The paper Fast Random Integer Generation in an Interval proposes a new implementation of uniform_int_distribution, with twice the performance improvement over the original implementation, and merges it into the libstdc++ implementation.

So here, the problem is clearer: libstdc++ implements a better algorithm, while libc++’s algorithm encounters the worst case, and the two together observe a huge performance gap.
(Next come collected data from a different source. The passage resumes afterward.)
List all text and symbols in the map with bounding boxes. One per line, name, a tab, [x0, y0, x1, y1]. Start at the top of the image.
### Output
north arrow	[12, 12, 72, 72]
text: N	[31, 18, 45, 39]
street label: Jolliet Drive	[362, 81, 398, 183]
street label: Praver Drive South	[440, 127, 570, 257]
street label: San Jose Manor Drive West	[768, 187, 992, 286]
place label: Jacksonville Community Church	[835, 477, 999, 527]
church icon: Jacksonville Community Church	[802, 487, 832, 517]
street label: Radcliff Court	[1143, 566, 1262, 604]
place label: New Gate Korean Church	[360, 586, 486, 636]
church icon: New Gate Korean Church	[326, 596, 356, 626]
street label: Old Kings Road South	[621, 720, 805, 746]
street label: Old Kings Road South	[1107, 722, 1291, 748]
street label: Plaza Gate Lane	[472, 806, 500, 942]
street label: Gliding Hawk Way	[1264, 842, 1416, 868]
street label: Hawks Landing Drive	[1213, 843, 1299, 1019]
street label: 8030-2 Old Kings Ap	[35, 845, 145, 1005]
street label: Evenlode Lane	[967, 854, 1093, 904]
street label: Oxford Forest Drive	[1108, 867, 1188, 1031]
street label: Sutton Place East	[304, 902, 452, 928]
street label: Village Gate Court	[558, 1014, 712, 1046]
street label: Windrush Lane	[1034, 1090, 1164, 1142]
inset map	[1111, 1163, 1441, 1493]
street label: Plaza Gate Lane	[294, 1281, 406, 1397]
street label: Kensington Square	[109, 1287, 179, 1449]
If DATA_R is changed to (1 << 23)-1 in the code, the probability of sampling failure of the libc++ algorithm is minimised, at which point the performance is:

  • GCC-13 Homebrew: 253
  • Apple Clang: 490

You can see that there is a roughly twofold performance gap here, which comes from the better sampling algorithm implemented in libstdc++.

The solution is to wait for libc++ to implement a better algorithm, or to avoid linking to libc++ when you need to use uniform_int_distribution, or to implement a better algorithm yourself.